Esta noche dan Rebecca, de Hitchcock, en la recauchutada cinemateca, ahora epicentro hipster y un buen lugar para ver películas que no sean de Hollywood y estén a mitad podadas. Se me ocurre que ahí se reunirán algunos expatriados y que tal vez acceda a sopesar lo que fue Tánger en otras épocas, la silueta de sus espectros. Acá estoy, esperando en el bar a la intemperie cuando se oyen los rezos, los llorosos rezos de la mezquita, y en la plaza un puñado de vendedores ambulantes apila ropa vieja y la vende a los gritos al mejor postor. Hora de entrar. La sala es enorme y el cuero rojo de sus butacas huele un poco al anís-pimentón-canela condensado en las callecitas. Oigo a ciertos correligionarios hablar en inglés.
A la salida me pego como una estampilla a un septeto de británicos de sesenta y largos. Richard –olvidé el apellido– es un pintor galés de aspecto bohemio que vivió en París, en Madrid y hace un par de décadas, en su sistemática huida del frío y divorciado de su mujer polaca, recaló en Tánger. Habla por un costado de la boca, porque el otro lo tiene tomado por una pipa (apagada). Dice que conoció a Bowles en su tramo final, aunque no sé si creerle. Que adora no entender del todo la cultura de esta región y que su testaruda curiosidad lo mantiene a flote. Que sí, que las cosas lucen muy cambiadas, pero que detrás del manto de “capitalismo fifí” sigue habiendo unas raíces del quinto demonio. Que el hotel el-Muniria está intacto y que los precios son muy razonables, que prefiere esto a toparse con alemanes en chancletas en Mallorca. Que los fantasmas no se buscan sino que se aparecen de la nada cuando uno menos se lo espera y deglute un majoun en una tarde aburrida.
Con el taxista Said a bordo de su cascado, pero peleón Mercedes 240 de 1983, gasolero, caja de cuarta y los buracos del aire acondicionado tapados con postales de paisajes.
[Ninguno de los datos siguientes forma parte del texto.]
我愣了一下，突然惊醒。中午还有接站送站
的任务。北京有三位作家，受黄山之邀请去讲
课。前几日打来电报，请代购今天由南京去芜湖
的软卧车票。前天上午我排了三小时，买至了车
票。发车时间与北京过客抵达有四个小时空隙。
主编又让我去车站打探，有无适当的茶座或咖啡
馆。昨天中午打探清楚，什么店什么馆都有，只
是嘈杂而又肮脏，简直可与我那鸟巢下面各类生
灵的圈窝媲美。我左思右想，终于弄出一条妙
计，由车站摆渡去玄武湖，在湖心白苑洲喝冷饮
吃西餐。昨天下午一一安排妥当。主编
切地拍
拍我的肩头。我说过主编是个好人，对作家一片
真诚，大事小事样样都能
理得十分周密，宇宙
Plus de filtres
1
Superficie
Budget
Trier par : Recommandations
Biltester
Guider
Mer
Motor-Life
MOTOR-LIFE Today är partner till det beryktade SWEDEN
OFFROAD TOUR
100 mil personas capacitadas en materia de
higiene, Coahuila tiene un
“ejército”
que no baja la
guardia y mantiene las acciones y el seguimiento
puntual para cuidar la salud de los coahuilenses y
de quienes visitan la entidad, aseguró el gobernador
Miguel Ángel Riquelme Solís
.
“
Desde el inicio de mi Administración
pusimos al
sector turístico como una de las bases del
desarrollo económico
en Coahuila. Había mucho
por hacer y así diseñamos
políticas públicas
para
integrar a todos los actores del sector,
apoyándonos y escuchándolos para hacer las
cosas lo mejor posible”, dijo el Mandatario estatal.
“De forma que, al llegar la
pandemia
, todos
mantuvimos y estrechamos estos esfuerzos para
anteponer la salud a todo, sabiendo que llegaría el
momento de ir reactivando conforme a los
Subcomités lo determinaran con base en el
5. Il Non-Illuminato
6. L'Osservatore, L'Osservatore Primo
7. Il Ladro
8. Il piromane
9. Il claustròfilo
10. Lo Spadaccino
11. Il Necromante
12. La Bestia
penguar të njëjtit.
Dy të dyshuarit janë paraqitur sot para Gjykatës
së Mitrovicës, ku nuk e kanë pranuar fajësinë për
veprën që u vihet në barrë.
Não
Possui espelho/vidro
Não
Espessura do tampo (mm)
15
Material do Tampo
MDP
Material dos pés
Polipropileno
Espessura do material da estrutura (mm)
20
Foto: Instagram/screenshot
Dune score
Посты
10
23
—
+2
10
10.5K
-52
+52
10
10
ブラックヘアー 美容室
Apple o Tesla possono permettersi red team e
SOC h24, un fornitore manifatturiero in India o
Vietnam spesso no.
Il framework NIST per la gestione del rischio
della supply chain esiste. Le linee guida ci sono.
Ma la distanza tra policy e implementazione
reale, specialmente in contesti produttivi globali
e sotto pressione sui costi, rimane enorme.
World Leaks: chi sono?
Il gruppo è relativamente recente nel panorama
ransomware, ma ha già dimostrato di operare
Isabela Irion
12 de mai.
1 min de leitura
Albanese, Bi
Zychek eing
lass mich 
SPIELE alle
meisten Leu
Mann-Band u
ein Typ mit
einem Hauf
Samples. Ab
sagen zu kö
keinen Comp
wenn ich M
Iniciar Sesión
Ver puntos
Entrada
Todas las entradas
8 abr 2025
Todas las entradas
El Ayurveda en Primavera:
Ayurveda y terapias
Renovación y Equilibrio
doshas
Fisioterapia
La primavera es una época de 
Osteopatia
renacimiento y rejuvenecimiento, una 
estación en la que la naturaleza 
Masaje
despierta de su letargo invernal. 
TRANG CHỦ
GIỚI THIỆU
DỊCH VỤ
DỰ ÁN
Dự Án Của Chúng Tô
Mirándome fijo mientras flanqueamos un enorme cementerio en un bosque de eucaliptos, me cuenta que donde estoy sentado viajó Mick Jagger. Para demostrarlo saca un sobre ajado, escrito con su nombre y escondido en la guantera, que trae dentro un pin de la lengua de los Stones. “La selfie con él no me la saqué porque esa semana murió mi padre y yo no estaba bien”, explica sin que yo le pida explicaciones. Eso fue en 2011, cuando el crack rolinga vino para visitar a un amigo inglés que dirige la iglesia Saint Andrew. “Y ahí también”, se vanagloria el tachero de la sonrisa inmarcesible, “se sentó Marianne Faithfull”... Así que voy en el taxi del rock y estoy a punto de llevarme un pedazo de asiento.